Nous entrâmes dans la grande serre carrée toute remplie de plantes et de fleurs des tropiques. J’éprouvais un bien-être infini à respirer cette atmosphère tiède et embaumée. Nous nous assîmes vis-à-vis du bassin limpide d’où surgissait, telle qu’une naïade, une statue de marbre blanc ; ses pieds étaient caressés par les nymphéas en fleurs flottant à la surface de l’eau, tandis que sa tête se déployait à l’abri des bananiers aux larges feuilles et des magnolias fleuris.

— Que c’est beau, disait mon fils, ravi de cet aspect des plantes inconnues tout nouveau pour lui. Que cela sent bon ! je dormirais bien sur cette mousse chaude comme dans mon lit, ajouta-t-il, en s’étendant au bord du bassin ; mais j’ai faim et j’ai donné tous mes gâteaux aux animaux.

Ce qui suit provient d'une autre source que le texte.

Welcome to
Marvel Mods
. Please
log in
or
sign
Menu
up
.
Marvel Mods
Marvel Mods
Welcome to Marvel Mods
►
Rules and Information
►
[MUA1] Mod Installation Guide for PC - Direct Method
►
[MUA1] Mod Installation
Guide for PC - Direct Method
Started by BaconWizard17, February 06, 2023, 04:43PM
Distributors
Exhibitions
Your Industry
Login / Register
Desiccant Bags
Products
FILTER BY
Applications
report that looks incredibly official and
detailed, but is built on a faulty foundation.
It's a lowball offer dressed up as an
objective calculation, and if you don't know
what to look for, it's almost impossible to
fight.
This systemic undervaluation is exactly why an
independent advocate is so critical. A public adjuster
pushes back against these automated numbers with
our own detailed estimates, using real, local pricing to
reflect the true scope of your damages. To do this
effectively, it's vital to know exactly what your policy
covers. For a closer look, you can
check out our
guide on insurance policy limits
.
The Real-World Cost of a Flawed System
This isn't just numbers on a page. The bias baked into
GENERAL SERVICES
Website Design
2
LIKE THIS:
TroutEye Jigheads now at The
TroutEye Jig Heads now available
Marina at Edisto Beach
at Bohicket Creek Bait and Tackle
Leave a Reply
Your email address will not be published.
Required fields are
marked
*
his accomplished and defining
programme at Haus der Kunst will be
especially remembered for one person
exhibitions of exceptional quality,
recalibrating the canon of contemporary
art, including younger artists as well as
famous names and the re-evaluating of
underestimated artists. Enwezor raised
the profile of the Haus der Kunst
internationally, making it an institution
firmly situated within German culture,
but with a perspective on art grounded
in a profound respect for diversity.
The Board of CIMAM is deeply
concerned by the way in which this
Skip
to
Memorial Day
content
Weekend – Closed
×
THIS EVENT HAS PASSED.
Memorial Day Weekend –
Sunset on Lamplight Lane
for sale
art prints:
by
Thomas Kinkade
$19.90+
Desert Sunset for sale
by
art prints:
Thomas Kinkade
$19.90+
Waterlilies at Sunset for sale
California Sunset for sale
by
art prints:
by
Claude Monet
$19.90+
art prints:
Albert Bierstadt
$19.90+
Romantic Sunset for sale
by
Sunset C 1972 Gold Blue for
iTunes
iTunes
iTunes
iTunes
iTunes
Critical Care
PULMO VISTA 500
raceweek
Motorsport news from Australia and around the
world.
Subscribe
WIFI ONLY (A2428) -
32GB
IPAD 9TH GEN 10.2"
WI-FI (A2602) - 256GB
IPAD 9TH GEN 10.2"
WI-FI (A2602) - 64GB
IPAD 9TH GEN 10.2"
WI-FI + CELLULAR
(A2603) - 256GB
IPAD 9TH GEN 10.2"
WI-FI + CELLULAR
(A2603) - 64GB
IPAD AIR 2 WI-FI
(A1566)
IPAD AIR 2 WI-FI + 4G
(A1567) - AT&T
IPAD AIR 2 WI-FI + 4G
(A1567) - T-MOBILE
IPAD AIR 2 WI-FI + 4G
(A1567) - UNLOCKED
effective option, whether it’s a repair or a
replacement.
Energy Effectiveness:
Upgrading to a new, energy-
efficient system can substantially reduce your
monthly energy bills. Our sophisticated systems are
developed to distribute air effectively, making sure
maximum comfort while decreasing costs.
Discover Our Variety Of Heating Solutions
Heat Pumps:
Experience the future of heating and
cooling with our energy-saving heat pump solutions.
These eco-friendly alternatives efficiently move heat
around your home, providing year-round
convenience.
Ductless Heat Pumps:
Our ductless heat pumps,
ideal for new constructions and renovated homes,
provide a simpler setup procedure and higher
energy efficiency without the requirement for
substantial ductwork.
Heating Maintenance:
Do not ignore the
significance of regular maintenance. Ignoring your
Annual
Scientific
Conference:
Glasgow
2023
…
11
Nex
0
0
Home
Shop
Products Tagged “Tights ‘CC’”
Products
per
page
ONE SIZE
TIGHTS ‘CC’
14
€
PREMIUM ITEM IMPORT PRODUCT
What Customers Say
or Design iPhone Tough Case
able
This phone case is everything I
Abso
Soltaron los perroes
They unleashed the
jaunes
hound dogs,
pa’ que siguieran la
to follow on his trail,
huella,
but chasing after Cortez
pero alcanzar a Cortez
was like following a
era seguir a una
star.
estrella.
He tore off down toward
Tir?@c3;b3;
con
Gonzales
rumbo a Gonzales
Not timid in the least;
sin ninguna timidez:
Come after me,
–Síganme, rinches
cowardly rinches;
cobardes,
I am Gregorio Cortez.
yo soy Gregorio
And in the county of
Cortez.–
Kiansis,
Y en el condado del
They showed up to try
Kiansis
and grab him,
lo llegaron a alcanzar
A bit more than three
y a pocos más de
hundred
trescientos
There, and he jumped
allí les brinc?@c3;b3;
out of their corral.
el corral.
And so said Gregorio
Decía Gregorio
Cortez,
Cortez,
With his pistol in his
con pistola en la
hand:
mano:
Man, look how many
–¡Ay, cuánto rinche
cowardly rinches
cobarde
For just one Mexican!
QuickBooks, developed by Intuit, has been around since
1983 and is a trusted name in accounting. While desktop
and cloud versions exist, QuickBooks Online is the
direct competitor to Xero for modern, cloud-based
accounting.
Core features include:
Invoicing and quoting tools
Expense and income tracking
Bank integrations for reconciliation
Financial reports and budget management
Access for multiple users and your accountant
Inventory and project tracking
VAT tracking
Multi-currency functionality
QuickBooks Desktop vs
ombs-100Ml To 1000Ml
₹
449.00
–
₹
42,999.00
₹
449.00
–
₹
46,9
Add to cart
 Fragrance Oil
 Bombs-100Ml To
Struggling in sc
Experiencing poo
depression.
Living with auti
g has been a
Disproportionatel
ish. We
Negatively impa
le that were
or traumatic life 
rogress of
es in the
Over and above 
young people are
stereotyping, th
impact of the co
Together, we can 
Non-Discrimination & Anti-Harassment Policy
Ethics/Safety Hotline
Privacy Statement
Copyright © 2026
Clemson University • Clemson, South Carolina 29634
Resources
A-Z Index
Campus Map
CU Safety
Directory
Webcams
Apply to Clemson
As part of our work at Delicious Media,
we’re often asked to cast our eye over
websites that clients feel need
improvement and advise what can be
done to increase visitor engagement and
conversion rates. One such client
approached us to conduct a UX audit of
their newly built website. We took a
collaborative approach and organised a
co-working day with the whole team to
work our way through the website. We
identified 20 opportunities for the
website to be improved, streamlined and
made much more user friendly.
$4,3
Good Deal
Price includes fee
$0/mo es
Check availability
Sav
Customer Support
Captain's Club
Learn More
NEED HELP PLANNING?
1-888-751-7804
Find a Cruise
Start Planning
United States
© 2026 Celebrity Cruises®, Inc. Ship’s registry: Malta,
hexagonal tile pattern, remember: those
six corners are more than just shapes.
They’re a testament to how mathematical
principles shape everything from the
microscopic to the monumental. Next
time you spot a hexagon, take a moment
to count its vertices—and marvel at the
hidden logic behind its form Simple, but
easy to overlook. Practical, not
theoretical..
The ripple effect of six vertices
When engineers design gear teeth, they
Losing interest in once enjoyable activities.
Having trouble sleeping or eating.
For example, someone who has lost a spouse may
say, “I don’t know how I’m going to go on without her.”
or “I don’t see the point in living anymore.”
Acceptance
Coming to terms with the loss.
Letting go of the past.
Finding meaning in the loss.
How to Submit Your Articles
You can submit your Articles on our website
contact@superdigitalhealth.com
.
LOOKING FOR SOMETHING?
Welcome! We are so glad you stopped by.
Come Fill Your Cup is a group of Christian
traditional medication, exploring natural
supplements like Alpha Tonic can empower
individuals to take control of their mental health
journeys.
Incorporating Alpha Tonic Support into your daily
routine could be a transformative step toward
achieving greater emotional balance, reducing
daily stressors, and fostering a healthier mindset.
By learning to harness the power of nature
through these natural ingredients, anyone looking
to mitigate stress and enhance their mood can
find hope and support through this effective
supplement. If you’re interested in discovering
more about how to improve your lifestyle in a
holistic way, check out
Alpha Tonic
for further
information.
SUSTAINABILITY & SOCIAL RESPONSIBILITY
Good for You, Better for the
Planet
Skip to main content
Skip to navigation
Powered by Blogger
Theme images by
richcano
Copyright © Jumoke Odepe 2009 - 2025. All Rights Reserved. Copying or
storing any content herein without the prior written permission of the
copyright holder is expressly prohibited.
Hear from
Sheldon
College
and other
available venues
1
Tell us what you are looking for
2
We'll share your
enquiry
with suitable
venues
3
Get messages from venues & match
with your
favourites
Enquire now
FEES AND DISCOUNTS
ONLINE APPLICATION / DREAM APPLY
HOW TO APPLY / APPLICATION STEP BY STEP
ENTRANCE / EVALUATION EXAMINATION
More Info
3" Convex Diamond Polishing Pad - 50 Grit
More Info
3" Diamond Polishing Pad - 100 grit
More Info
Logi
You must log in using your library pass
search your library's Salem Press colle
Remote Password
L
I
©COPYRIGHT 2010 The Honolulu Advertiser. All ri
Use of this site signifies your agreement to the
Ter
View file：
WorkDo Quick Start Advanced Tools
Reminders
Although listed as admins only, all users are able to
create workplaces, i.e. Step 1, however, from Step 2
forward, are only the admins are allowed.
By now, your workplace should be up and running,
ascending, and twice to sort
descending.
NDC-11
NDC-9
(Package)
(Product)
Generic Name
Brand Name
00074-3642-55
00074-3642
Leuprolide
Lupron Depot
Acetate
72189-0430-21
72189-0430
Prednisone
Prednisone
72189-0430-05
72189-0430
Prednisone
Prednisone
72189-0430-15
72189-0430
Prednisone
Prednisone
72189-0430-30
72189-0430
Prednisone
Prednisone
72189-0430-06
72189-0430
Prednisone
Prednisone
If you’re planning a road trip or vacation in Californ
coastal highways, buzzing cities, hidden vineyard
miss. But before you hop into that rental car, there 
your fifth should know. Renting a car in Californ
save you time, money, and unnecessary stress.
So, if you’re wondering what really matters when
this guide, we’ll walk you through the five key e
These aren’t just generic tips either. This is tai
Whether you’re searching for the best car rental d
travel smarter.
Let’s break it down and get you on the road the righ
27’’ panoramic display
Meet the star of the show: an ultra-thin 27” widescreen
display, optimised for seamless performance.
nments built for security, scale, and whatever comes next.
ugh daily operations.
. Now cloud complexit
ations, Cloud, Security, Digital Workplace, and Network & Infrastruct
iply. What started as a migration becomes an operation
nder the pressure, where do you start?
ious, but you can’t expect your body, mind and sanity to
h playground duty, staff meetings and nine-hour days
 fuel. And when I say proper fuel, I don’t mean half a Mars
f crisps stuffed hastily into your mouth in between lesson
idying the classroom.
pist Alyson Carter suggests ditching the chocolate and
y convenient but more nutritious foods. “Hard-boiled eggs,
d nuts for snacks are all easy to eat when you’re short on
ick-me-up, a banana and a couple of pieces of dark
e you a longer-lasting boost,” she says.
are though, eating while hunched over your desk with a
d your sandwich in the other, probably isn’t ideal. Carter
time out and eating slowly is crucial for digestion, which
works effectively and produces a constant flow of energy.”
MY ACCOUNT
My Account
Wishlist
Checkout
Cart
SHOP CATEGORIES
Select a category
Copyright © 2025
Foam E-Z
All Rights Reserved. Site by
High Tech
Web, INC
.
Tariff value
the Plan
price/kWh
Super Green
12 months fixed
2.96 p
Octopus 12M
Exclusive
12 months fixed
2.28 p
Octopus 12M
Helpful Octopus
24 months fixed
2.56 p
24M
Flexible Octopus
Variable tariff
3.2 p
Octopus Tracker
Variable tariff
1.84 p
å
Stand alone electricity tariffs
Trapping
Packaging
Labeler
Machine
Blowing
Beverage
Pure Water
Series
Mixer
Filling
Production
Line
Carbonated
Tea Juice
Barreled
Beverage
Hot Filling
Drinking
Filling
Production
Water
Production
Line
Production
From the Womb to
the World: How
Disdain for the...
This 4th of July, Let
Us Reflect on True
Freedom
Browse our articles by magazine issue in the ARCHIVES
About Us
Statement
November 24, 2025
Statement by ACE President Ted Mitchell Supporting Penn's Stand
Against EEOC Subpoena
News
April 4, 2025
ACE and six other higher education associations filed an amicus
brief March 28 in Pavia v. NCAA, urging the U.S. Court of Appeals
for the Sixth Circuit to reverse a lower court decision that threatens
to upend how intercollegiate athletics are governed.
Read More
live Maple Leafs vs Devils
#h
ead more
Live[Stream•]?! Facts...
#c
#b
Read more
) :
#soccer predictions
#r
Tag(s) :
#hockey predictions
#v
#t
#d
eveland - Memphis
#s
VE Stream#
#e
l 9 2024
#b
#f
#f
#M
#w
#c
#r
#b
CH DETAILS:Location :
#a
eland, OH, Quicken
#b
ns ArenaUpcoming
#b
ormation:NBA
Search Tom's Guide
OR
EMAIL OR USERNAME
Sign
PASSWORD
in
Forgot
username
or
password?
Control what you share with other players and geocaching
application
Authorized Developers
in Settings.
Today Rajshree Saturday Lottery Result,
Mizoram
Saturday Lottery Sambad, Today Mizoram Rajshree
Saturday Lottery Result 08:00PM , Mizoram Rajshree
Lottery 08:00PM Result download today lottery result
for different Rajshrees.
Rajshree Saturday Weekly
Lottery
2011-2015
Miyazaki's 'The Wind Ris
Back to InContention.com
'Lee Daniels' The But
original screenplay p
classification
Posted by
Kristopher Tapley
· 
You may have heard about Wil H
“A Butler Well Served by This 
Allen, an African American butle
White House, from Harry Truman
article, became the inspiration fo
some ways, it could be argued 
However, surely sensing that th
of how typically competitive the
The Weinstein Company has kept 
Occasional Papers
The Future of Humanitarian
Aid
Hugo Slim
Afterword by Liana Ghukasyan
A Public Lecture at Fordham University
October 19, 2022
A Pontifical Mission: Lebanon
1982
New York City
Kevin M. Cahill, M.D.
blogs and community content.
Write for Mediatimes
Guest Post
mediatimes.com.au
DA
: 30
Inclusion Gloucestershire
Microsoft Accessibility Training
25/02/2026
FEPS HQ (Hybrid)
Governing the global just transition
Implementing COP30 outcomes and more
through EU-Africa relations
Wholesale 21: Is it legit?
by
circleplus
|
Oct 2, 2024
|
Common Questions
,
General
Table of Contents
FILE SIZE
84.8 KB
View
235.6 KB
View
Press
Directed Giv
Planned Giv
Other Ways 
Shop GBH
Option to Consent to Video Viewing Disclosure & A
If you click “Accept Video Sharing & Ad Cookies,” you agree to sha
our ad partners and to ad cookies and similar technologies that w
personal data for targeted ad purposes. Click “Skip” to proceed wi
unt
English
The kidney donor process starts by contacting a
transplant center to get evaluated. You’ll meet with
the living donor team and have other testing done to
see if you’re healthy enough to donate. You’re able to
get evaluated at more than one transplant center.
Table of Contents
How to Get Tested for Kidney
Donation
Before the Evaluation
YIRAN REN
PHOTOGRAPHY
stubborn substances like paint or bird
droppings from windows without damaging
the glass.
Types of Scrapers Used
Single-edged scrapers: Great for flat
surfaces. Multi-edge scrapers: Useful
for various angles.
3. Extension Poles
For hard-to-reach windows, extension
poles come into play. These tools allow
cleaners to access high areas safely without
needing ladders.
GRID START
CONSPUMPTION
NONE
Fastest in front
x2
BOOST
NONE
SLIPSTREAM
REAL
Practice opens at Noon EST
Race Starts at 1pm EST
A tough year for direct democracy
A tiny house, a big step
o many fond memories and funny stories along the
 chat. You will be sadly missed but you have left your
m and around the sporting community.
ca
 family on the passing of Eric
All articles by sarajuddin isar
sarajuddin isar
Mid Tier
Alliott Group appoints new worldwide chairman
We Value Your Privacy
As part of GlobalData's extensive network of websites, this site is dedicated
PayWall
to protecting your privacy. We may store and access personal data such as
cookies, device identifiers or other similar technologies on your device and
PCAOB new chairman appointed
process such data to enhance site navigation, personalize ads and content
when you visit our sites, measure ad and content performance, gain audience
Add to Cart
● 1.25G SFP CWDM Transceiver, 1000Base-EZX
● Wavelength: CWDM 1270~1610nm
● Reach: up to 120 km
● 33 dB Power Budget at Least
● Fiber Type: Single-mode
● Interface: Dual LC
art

Albert alla parler à l’homme qui nous avait ouvert la porte de la serre, et je l’entendis qui lui disait :

— Prenez ma voiture, vous irez plus vite.

Il revint s’asseoir auprès de moi, tandis que mon fils étendu sur l’herbe, d’abord silencieux et en repos, finit par s’endormir.

— N’êtes-vous pas fatigué, dis-je à Albert, dont la pâleur avait reparu.

— Question maternelle ou fraternelle, répliqua-t-il d’un ton railleur, soyez donc un peu moins bonne et un peu plus tendre, marquise.

— La bonté et la tendresse ne s’excluent pas, lui dis-je, voyez plutôt dans l’amour d’une mère.